DATASET RECORDS =

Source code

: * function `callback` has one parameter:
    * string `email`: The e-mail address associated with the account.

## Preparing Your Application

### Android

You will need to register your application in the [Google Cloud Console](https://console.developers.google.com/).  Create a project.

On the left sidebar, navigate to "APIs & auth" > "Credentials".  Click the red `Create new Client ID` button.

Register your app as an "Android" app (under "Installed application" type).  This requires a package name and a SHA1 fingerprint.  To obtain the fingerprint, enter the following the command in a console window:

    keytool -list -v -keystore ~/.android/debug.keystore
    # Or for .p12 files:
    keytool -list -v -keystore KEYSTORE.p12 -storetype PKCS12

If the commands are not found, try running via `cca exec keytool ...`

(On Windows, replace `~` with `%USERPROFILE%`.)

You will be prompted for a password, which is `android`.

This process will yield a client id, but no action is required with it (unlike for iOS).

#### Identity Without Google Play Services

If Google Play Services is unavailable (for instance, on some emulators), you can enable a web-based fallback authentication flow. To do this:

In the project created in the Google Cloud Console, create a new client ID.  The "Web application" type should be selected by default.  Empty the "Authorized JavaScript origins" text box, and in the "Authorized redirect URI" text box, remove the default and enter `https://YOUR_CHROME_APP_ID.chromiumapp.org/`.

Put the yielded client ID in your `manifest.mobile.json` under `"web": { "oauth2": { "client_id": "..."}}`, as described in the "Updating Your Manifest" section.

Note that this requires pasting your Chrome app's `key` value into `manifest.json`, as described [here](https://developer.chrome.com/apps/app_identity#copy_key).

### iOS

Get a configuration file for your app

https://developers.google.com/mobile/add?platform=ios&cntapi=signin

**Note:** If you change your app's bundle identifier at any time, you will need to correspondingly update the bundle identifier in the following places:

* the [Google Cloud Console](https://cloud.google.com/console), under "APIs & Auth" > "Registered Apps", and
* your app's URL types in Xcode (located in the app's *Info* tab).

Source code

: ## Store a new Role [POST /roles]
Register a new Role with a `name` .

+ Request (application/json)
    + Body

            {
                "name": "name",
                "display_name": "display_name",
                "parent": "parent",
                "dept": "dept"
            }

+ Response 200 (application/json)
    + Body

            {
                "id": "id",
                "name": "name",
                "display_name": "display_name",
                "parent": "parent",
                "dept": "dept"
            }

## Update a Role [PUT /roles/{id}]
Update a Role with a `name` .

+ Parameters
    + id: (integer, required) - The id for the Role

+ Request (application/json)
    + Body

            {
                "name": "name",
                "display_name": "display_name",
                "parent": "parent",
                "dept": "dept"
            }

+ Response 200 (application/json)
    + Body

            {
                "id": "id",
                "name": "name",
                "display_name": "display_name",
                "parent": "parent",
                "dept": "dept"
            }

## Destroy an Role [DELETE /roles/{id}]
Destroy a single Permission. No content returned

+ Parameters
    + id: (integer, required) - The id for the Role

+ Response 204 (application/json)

TASK DESCRIPTION =
Write out all the records above again, swapping every "Google Cloud Console" for "Google Developers Console" and leaving everything else unchanged.

RESULT OF THE TASK =
Source code

: * function `callback` has one parameter:
    * string `email`: The e-mail address associated with the account.

## Preparing Your Application

### Android

You will need to register your application in the [Google Developers Console](https://console.developers.google.com/).  Create a project.

On the left sidebar, navigate to "APIs & auth" > "Credentials".  Click the red `Create new Client ID` button.

Register your app as an "Android" app (under "Installed application" type).  This requires a package name and a SHA1 fingerprint.  To obtain the fingerprint, enter the following the command in a console window:

    keytool -list -v -keystore ~/.android/debug.keystore
    # Or for .p12 files:
    keytool -list -v -keystore KEYSTORE.p12 -storetype PKCS12

If the commands are not found, try running via `cca exec keytool ...`

(On Windows, replace `~` with `%USERPROFILE%`.)

You will be prompted for a password, which is `android`.

This process will yield a client id, but no action is required with it (unlike for iOS).

#### Identity Without Google Play Services

If Google Play Services is unavailable (for instance, on some emulators), you can enable a web-based fallback authentication flow. To do this:

In the project created in the Google Developers Console, create a new client ID.  The "Web application" type should be selected by default.  Empty the "Authorized JavaScript origins" text box, and in the "Authorized redirect URI" text box, remove the default and enter `https://YOUR_CHROME_APP_ID.chromiumapp.org/`.

Put the yielded client ID in your `manifest.mobile.json` under `"web": { "oauth2": { "client_id": "..."}}`, as described in the "Updating Your Manifest" section.

Note that this requires pasting your Chrome app's `key` value into `manifest.json`, as described [here](https://developer.chrome.com/apps/app_identity#copy_key).

### iOS

Get a configuration file for your app

https://developers.google.com/mobile/add?platform=ios&cntapi=signin

**Note:** If you change your app's bundle identifier at any time, you will need to correspondingly update the bundle identifier in the following places:

* the [Google Developers Console](https://cloud.google.com/console), under "APIs & Auth" > "Registered Apps", and
* your app's URL types in Xcode (located in the app's *Info* tab).

Source code

: ## Store a new Role [POST /roles]
Register a new Role with a `name` .

+ Request (application/json)
    + Body

            {
                "name": "name",
                "display_name": "display_name",
                "parent": "parent",
                "dept": "dept"
            }

+ Response 200 (application/json)
    + Body

            {
                "id": "id",
                "name": "name",
                "display_name": "display_name",
                "parent": "parent",
                "dept": "dept"
            }

## Update a Role [PUT /roles/{id}]
Update a Role with a `name` .

+ Parameters
    + id: (integer, required) - The id for the Role

+ Request (application/json)
    + Body

            {
                "name": "name",
                "display_name": "display_name",
                "parent": "parent",
                "dept": "dept"
            }

+ Response 200 (application/json)
    + Body

            {
                "id": "id",
                "name": "name",
                "display_name": "display_name",
                "parent": "parent",
                "dept": "dept"
            }

## Destroy an Role [DELETE /roles/{id}]
Destroy a single Permission. No content returned

+ Parameters
    + id: (integer, required) - The id for the Role

+ Response 204 (application/json)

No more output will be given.